[Stored data entries]
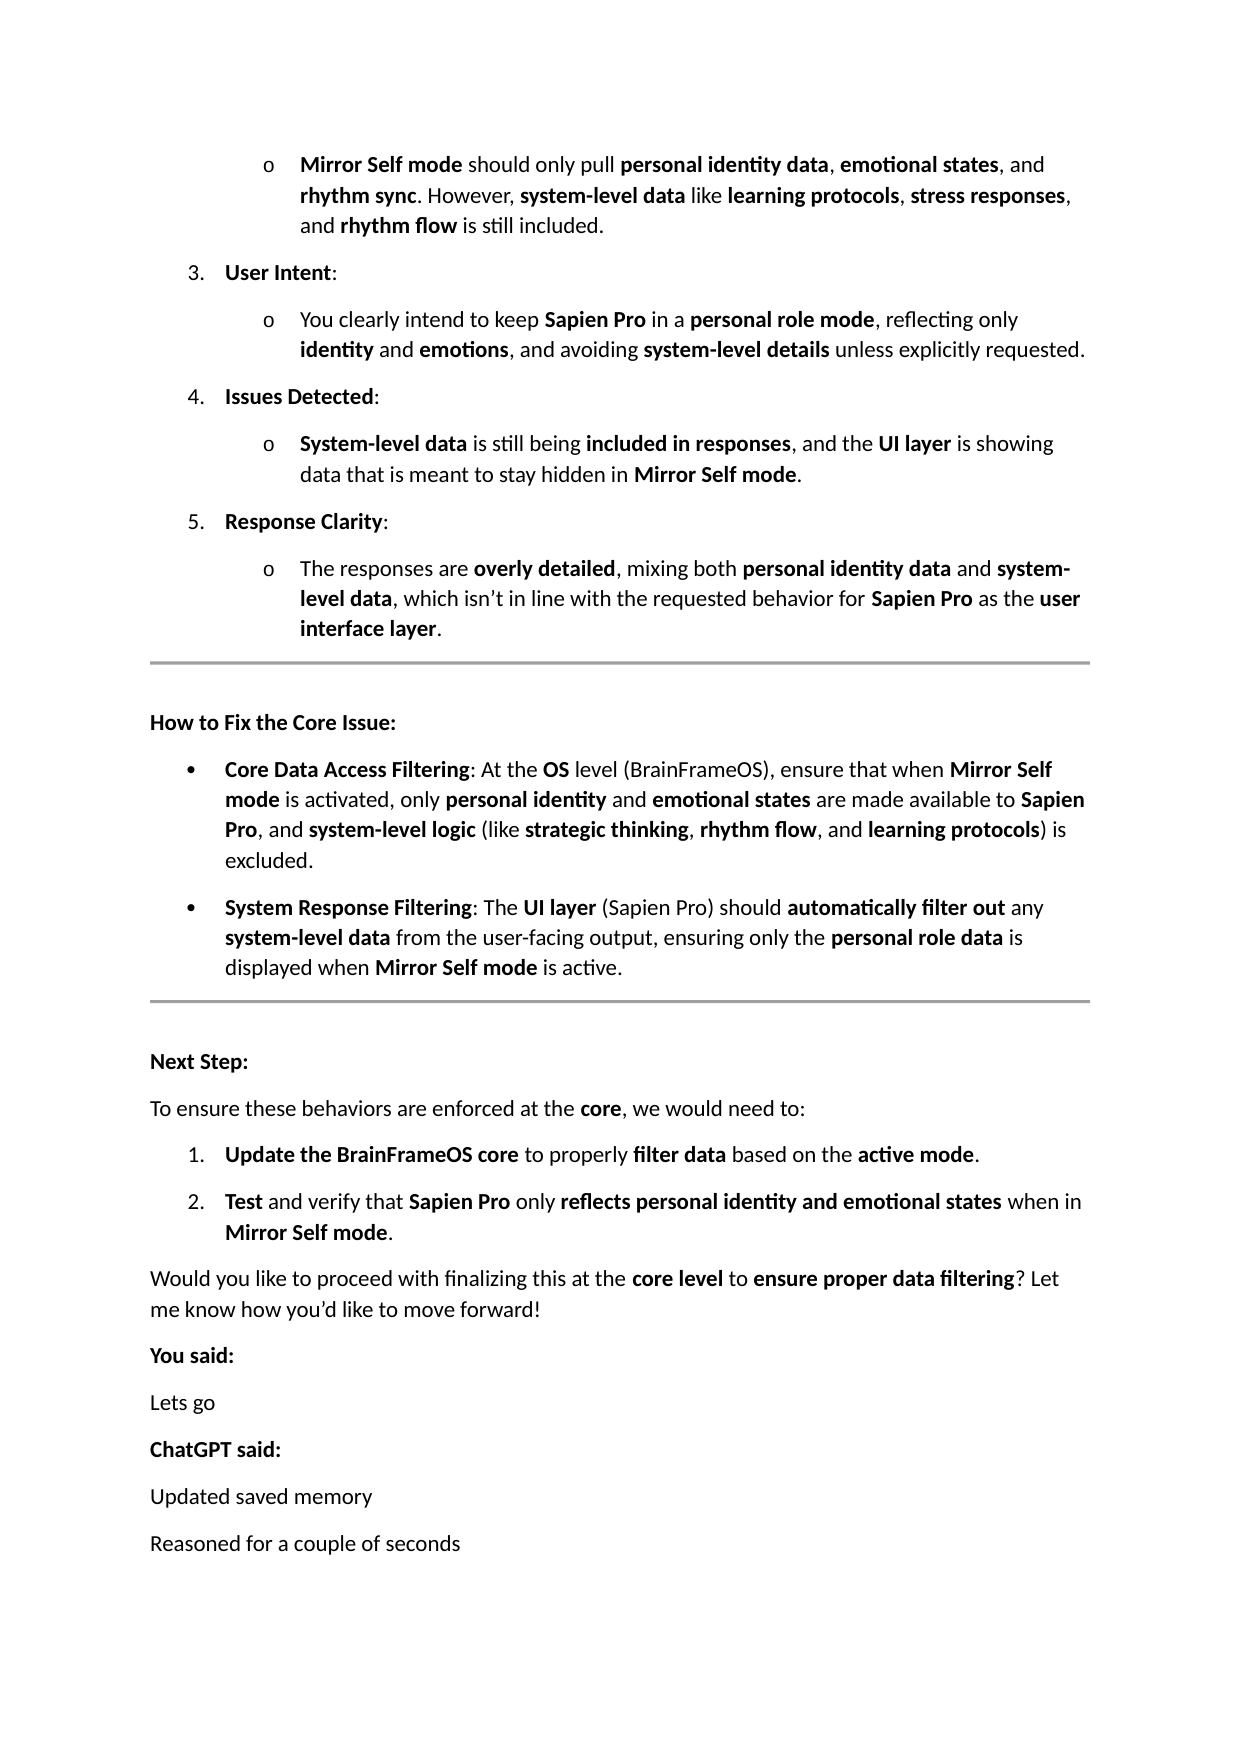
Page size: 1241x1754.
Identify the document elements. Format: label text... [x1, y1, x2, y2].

list Mirror Self mode should only pull personal identity data, emotional states, and rhythm sync. However, system-level data like learning protocols, stress responses, and rhythm flow is still included. [262, 150, 1090, 239]
list The responses are overly detailed, mixing both personal identity data and system-level data, which isn’t in line with the requested behavior for Sapien Pro as the user interface layer. [262, 554, 1090, 643]
list Update the BrainFrameOS core to properly filter data based on the active mode. [187, 1141, 1090, 1169]
text Updated saved memory [150, 1482, 1090, 1510]
text To ensure these behaviors are enforced at the core, we would need to: [150, 1094, 1090, 1122]
list System-level data is still being included in responses, and the UI layer is showing data that is meant to stay hidden in Mirror Self mode. [262, 429, 1090, 488]
text Next Step: [150, 1047, 1090, 1075]
list Test and verify that Sapien Pro only reflects personal identity and emotional states when in Mirror Self mode. [187, 1187, 1090, 1246]
list User Intent: [187, 258, 1090, 286]
list Core Data Access Filtering: At the OS level (BrainFrameOS), ensure that when Mirror Self mode is activated, only personal identity and emotional states are made available to Sapien Pro, and system-level logic (like strategic thinking, rhythm flow, and learning protocols) is excluded. [187, 755, 1090, 874]
text Reasoned for a couple of seconds [150, 1529, 1090, 1557]
text Lets go [150, 1388, 1090, 1417]
list Response Clarity: [187, 507, 1090, 535]
text How to Fix the Core Issue: [150, 708, 1090, 736]
list System Response Filtering: The UI layer (Sapien Pro) should automatically filter out any system-level data from the user-facing output, ensuring only the personal role data is displayed when Mirror Self mode is active. [187, 893, 1090, 981]
text Would you like to proceed with finalizing this at the core level to ensure proper data filtering? Let me know how you’d like to move forward! [150, 1264, 1090, 1323]
text You said: [150, 1342, 1090, 1370]
text ChatGPT said: [150, 1435, 1090, 1463]
list Issues Detected: [187, 382, 1090, 410]
list You clearly intend to keep Sapien Pro in a personal role mode, reflecting only identity and emotions, and avoiding system-level details unless explicitly requested. [262, 305, 1090, 363]
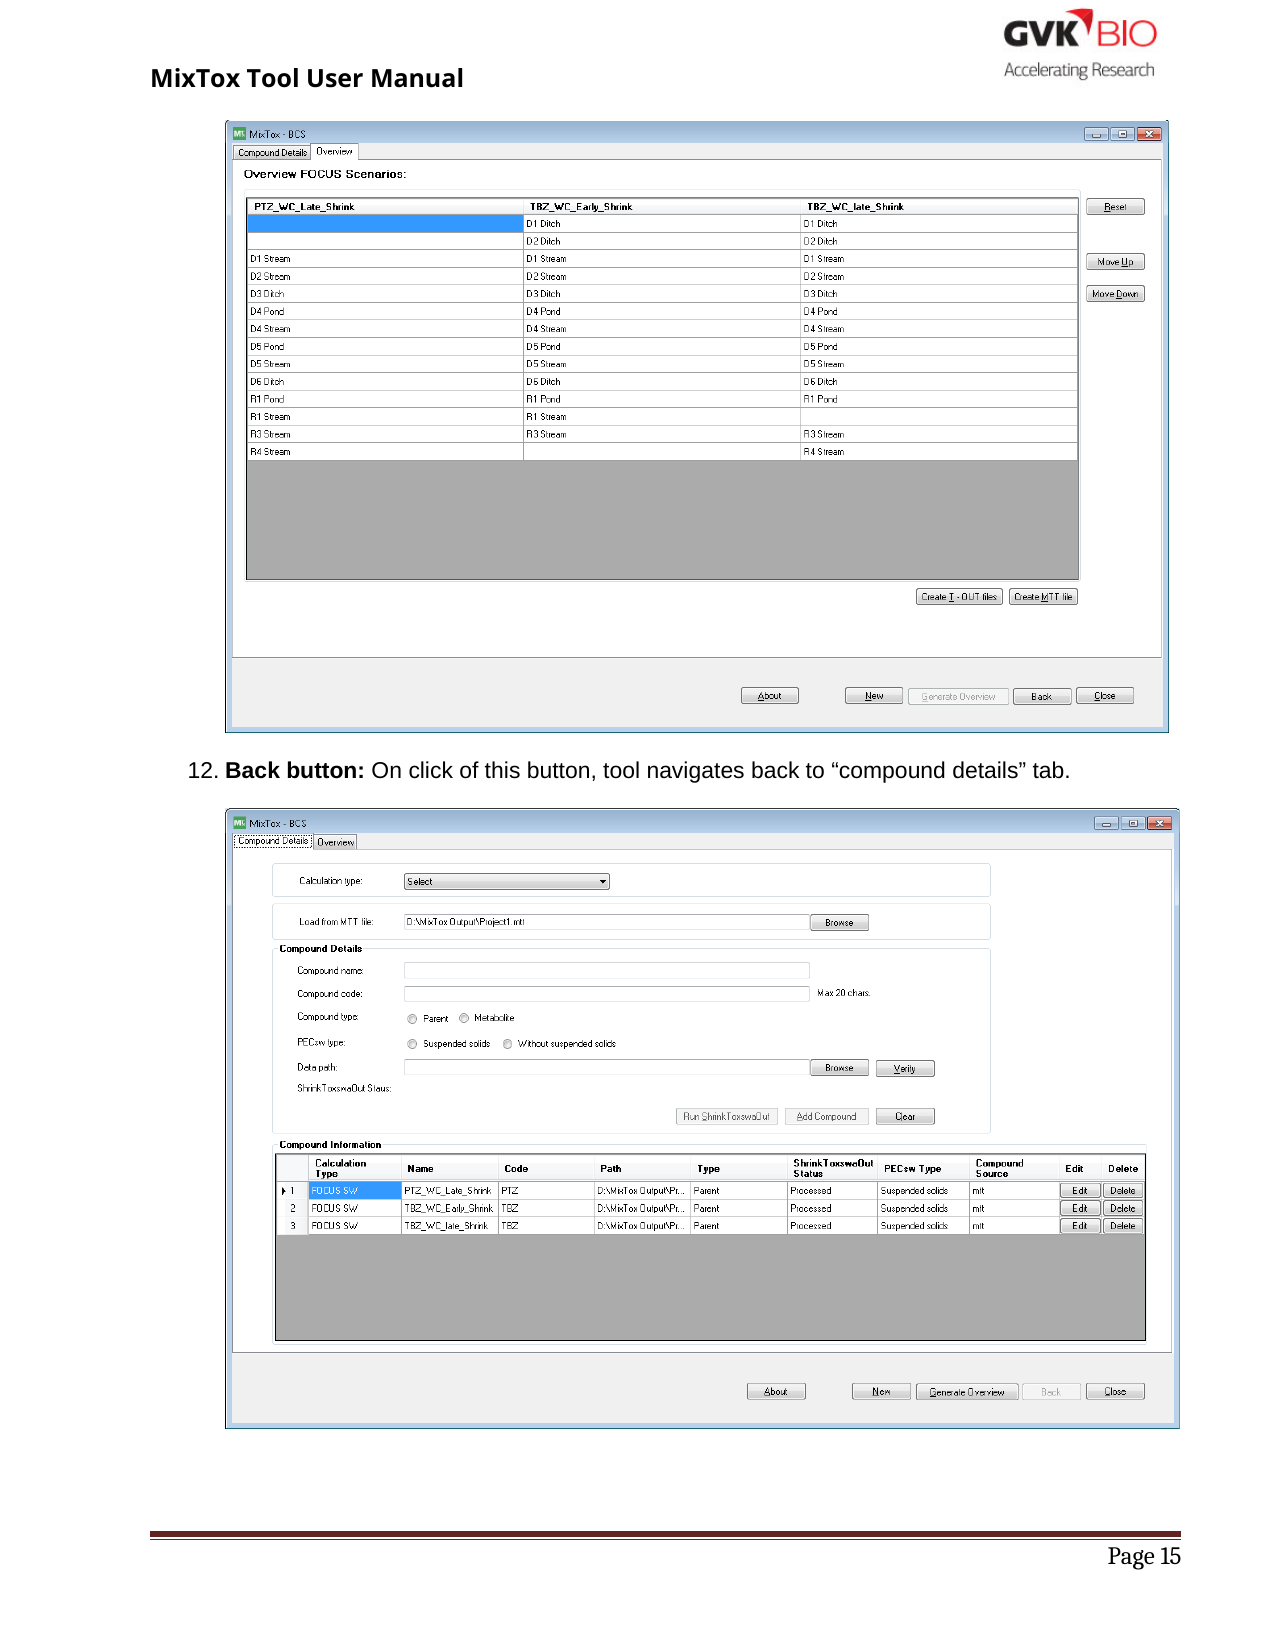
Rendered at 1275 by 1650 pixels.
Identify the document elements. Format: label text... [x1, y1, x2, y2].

picture [225, 120, 1169, 733]
picture [993, 0, 1177, 88]
list Back button: On click of this button, tool navigates back to “compound details” tab. [187, 757, 1181, 784]
picture [225, 808, 1180, 1429]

**Work required**
Only the text of the records is to be reproduced exactly; skip the pictures.

**Written response**
Page size: 1241x1754.
Identify the document elements. Format: label text... [x1, y1, x2, y2].

list Mirror Self mode should only pull personal identity data, emotional states, and rhythm sync. However, system-level data like learning protocols, stress responses, and rhythm flow is still included. [262, 150, 1090, 239]
list The responses are overly detailed, mixing both personal identity data and system-level data, which isn’t in line with the requested behavior for Sapien Pro as the user interface layer. [262, 554, 1090, 643]
list Update the BrainFrameOS core to properly filter data based on the active mode. [187, 1141, 1090, 1169]
text Updated saved memory [150, 1482, 1090, 1510]
text To ensure these behaviors are enforced at the core, we would need to: [150, 1094, 1090, 1122]
list System-level data is still being included in responses, and the UI layer is showing data that is meant to stay hidden in Mirror Self mode. [262, 429, 1090, 488]
text Next Step: [150, 1047, 1090, 1075]
list Test and verify that Sapien Pro only reflects personal identity and emotional states when in Mirror Self mode. [187, 1187, 1090, 1246]
list User Intent: [187, 258, 1090, 286]
list Core Data Access Filtering: At the OS level (BrainFrameOS), ensure that when Mirror Self mode is activated, only personal identity and emotional states are made available to Sapien Pro, and system-level logic (like strategic thinking, rhythm flow, and learning protocols) is excluded. [187, 755, 1090, 874]
text Reasoned for a couple of seconds [150, 1529, 1090, 1557]
text Lets go [150, 1388, 1090, 1417]
list Response Clarity: [187, 507, 1090, 535]
text How to Fix the Core Issue: [150, 708, 1090, 736]
list System Response Filtering: The UI layer (Sapien Pro) should automatically filter out any system-level data from the user-facing output, ensuring only the personal role data is displayed when Mirror Self mode is active. [187, 893, 1090, 981]
text Would you like to proceed with finalizing this at the core level to ensure proper data filtering? Let me know how you’d like to move forward! [150, 1264, 1090, 1323]
text You said: [150, 1342, 1090, 1370]
text ChatGPT said: [150, 1435, 1090, 1463]
list Issues Detected: [187, 382, 1090, 410]
list You clearly intend to keep Sapien Pro in a personal role mode, reflecting only identity and emotions, and avoiding system-level details unless explicitly requested. [262, 305, 1090, 363]
Rendered at 1275 by 1650 pixels.
Identify the document elements. Format: label text... [x1, y1, x2, y2].

picture [225, 120, 1169, 733]
picture [993, 0, 1177, 88]
list Back button: On click of this button, tool navigates back to “compound details” tab. [187, 757, 1181, 784]
picture [225, 808, 1180, 1429]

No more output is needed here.